In September 2013, the Trust was delighted to host a seminar with Nate Hill of Chattanooga Library on 'Rapid Library Transformation'. You can watch a short interview with Nate which captures many of the points covered in the seminar.
During 2013 the Trust has worked in three main areas, following the publication of research in 2012.
1. We have been working to support the case for national visions and national strategies for the public library service in each jurisdiction, but particularly in Scotland.
2. We want to add value to existing understanding of the wide impact public libraries can have on the key indicators of individual and community wellbeing. Work started on collecting evidence for this piece of work, which will continue into 2014.
3. Stimulating debate about the library of the future. Under this heading, we have the Enterprising Libraries project, as well as other activity.
We are working with four projects to explore the potential and impact of libraries in promoting economic wellbeing by supporting the creation of enterprise, or by supporting people to improve their prospects of employment through the development of new skills.
The four projects we are working with are:
Gateshead Library, which is running a series of workshops in partnership with local digital companies including Ubisoft, Makerspace in Newcastle, and local enterprise bodies.
Northamptonshire Libraries which is piloting a secondment and mentoring model to support other local authorities to use the approach to creating enterprise hubs in libraries which has been developed successfully in Northamptonshire.
Neath Port Talbot Library, which will run two Technoclubs with primary and secondary schoolchildren, learning how to build and programme Lego Mindstorm robots, and running sessions on the use of Scratch software, and App Inventor. Library staff will be trained as part of this project.

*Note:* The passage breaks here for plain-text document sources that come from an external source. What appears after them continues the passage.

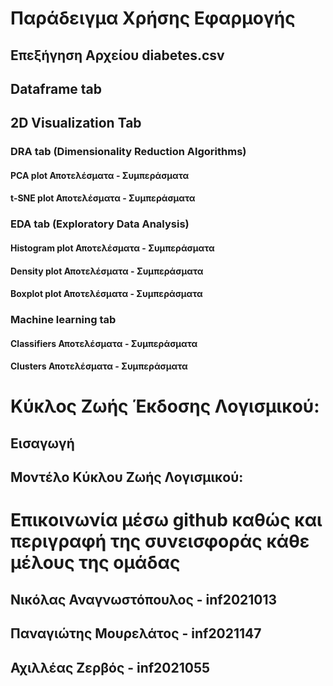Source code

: # Παράδειγμα Χρήσης Εφαρμογής
## Επεξήγηση Αρχείου diabetes.csv
## Dataframe tab
## 2D Visualization Tab
### DRA tab (Dimensionality Reduction Algorithms)
#### PCA plot Αποτελέσματα - Συμπεράσματα
#### t-SNE plot Αποτελέσματα - Συμπεράσματα
### EDA tab (Exploratory Data Analysis)
#### Histogram plot Αποτελέσματα - Συμπεράσματα
#### Density plot Αποτελέσματα - Συμπεράσματα
#### Boxplot plot Αποτελέσματα - Συμπεράσματα
### Machine learning tab
#### Classifiers Αποτελέσματα - Συμπεράσματα
#### Clusters Αποτελέσματα - Συμπεράσματα
# Κύκλος Ζωής Έκδοσης Λογισμικού:
## Εισαγωγή
## Μοντέλο Κύκλου Ζωής Λογισμικού:
# Επικοινωνία μέσω github καθώς και περιγραφή της συνεισφοράς κάθε μέλους της ομάδας
## Νικόλας Αναγνωστόπουλος - inf2021013
## Παναγιώτης Μουρελάτος - inf2021147
## Αχιλλέας Ζερβός - inf2021055
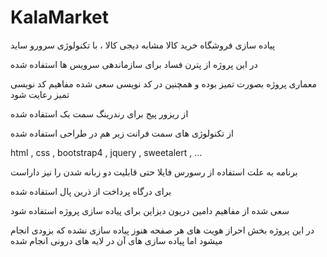 # KalaMarket
پیاده سازی فروشگاه خرید کالا مشابه دیجی کالا ، با تکنولوژی سرورو ساید

در این پروژه از پترن فساد برای سازماندهی سرویس ها استفاده شده 

معماری پروژه بصورت تمیز بوده و همچنین در کد نویسی سعی شده مفاهیم کد نویسی تمیز رعایت شود

از ریزور پیج برای رندرینگ سمت بک استفاده شده

از تکنولوژی های سمت فرانت زیر هم در طراحی استفاده شده

html , css , bootstrap4 , jquery , sweetalert , ...

برنامه به علت استفاده از رسورس فایلا حتی قابلیت دو زبانه شدن را نیز داراست

برای درگاه پرداخت از ذرین پال استفاده شده

سعی شده از مفاهیم دامین دریون دیزاین برای پیاده سازی پروژه استفاده شود

در این پروژه بخش احراز هویت های هر صفحه هنوز پیاده سازی نشده که بزودی انجام میشود اما پیاده سازی های آن در لایه های درونی انجام شده 


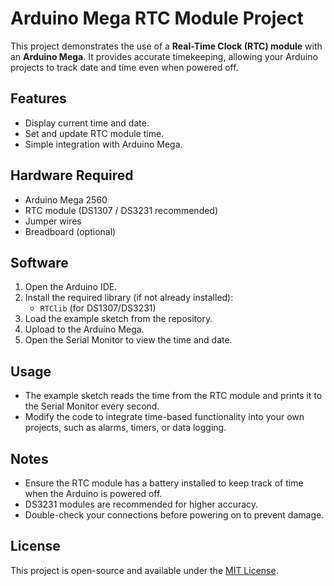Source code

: # Arduino Mega RTC Module Project

This project demonstrates the use of a **Real-Time Clock (RTC) module** with an **Arduino Mega**. It provides accurate timekeeping, allowing your Arduino projects to track date and time even when powered off.

## Features

- Display current time and date.
- Set and update RTC module time.
- Simple integration with Arduino Mega.


## Hardware Required

- Arduino Mega 2560
- RTC module (DS1307 / DS3231 recommended)
- Jumper wires
- Breadboard (optional)

## Software

1. Open the Arduino IDE.
2. Install the required library (if not already installed):
   - `RTClib` (for DS1307/DS3231)
3. Load the example sketch from the repository.
4. Upload to the Arduino Mega.
5. Open the Serial Monitor to view the time and date.

## Usage

- The example sketch reads the time from the RTC module and prints it to the Serial Monitor every second.
- Modify the code to integrate time-based functionality into your own projects, such as alarms, timers, or data logging.

## Notes

- Ensure the RTC module has a battery installed to keep track of time when the Arduino is powered off.
- DS3231 modules are recommended for higher accuracy.
- Double-check your connections before powering on to prevent damage.

## License

This project is open-source and available under the [MIT License](LICENSE).

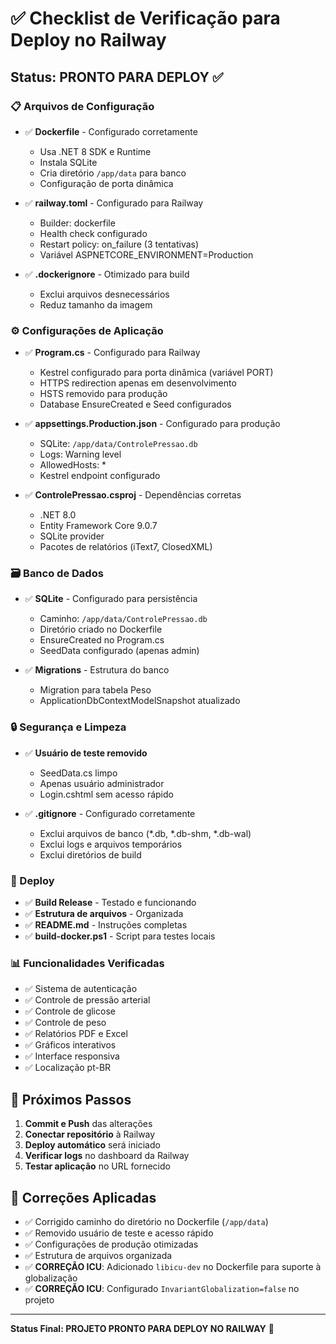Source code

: # ✅ Checklist de Verificação para Deploy no Railway

## Status: PRONTO PARA DEPLOY ✅

### 📋 Arquivos de Configuração

- ✅ **Dockerfile** - Configurado corretamente
  - Usa .NET 8 SDK e Runtime
  - Instala SQLite
  - Cria diretório `/app/data` para banco
  - Configuração de porta dinâmica

- ✅ **railway.toml** - Configurado para Railway
  - Builder: dockerfile
  - Health check configurado
  - Restart policy: on_failure (3 tentativas)
  - Variável ASPNETCORE_ENVIRONMENT=Production

- ✅ **.dockerignore** - Otimizado para build
  - Exclui arquivos desnecessários
  - Reduz tamanho da imagem

### ⚙️ Configurações de Aplicação

- ✅ **Program.cs** - Configurado para Railway
  - Kestrel configurado para porta dinâmica (variável PORT)
  - HTTPS redirection apenas em desenvolvimento
  - HSTS removido para produção
  - Database EnsureCreated e Seed configurados

- ✅ **appsettings.Production.json** - Configurado para produção
  - SQLite: `/app/data/ControlePressao.db`
  - Logs: Warning level
  - AllowedHosts: *
  - Kestrel endpoint configurado

- ✅ **ControlePressao.csproj** - Dependências corretas
  - .NET 8.0
  - Entity Framework Core 9.0.7
  - SQLite provider
  - Pacotes de relatórios (iText7, ClosedXML)

### 🗃️ Banco de Dados

- ✅ **SQLite** - Configurado para persistência
  - Caminho: `/app/data/ControlePressao.db`
  - Diretório criado no Dockerfile
  - EnsureCreated no Program.cs
  - SeedData configurado (apenas admin)

- ✅ **Migrations** - Estrutura do banco
  - Migration para tabela Peso
  - ApplicationDbContextModelSnapshot atualizado

### 🔒 Segurança e Limpeza

- ✅ **Usuário de teste removido**
  - SeedData.cs limpo
  - Apenas usuário administrador
  - Login.cshtml sem acesso rápido

- ✅ **.gitignore** - Configurado corretamente
  - Exclui arquivos de banco (*.db, *.db-shm, *.db-wal)
  - Exclui logs e arquivos temporários
  - Exclui diretórios de build

### 🚀 Deploy

- ✅ **Build Release** - Testado e funcionando
- ✅ **Estrutura de arquivos** - Organizada
- ✅ **README.md** - Instruções completas
- ✅ **build-docker.ps1** - Script para testes locais

### 📊 Funcionalidades Verificadas

- ✅ Sistema de autenticação
- ✅ Controle de pressão arterial
- ✅ Controle de glicose
- ✅ Controle de peso
- ✅ Relatórios PDF e Excel
- ✅ Gráficos interativos
- ✅ Interface responsiva
- ✅ Localização pt-BR

## 🎯 Próximos Passos

1. **Commit e Push** das alterações
2. **Conectar repositório** à Railway
3. **Deploy automático** será iniciado
4. **Verificar logs** no dashboard da Railway
5. **Testar aplicação** no URL fornecido

## 🔧 Correções Aplicadas

- ✅ Corrigido caminho do diretório no Dockerfile (`/app/data`)
- ✅ Removido usuário de teste e acesso rápido
- ✅ Configurações de produção otimizadas
- ✅ Estrutura de arquivos organizada
- ✅ **CORREÇÃO ICU**: Adicionado `libicu-dev` no Dockerfile para suporte à globalização
- ✅ **CORREÇÃO ICU**: Configurado `InvariantGlobalization=false` no projeto

---

**Status Final: PROJETO PRONTO PARA DEPLOY NO RAILWAY** 🚀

St Botolph's Waiting Room project in Colchester. While not involving a public library, there will be much to be learned from this exciting approach to stimulating creativity, which will include a hack/maker space and a 'give-get' library.
In 2012 the Trust commissioned research in the UK and the Republic of Ireland which shows that people still love their libraries – but the public library service is at a crossroads and change is needed to respond to reduced levels of public spending, the challenges and opportunities of the digital age, and changes in people’s lifestyles and patterns of behaviour.
Click below for:
- A full report of this research, and its review of the policy landscape.
- A discussion paper which sets out the main questions which we believe need to be answered in all the jurisdictions within the UK and Ireland to move towards a public library service fit for the 21st century.
- A factsheet for each of the jurisdictions (England, Scotland, Wales, Northern Ireland and the Republic of Ireland) containing more detail from the research.
This research builds on a 2011 briefing paper which outlines the Trust’s history of supporting public libraries and how the Trust might re-engage in the policy debate on access to knowledge and the future of the public library service in the UK and Ireland.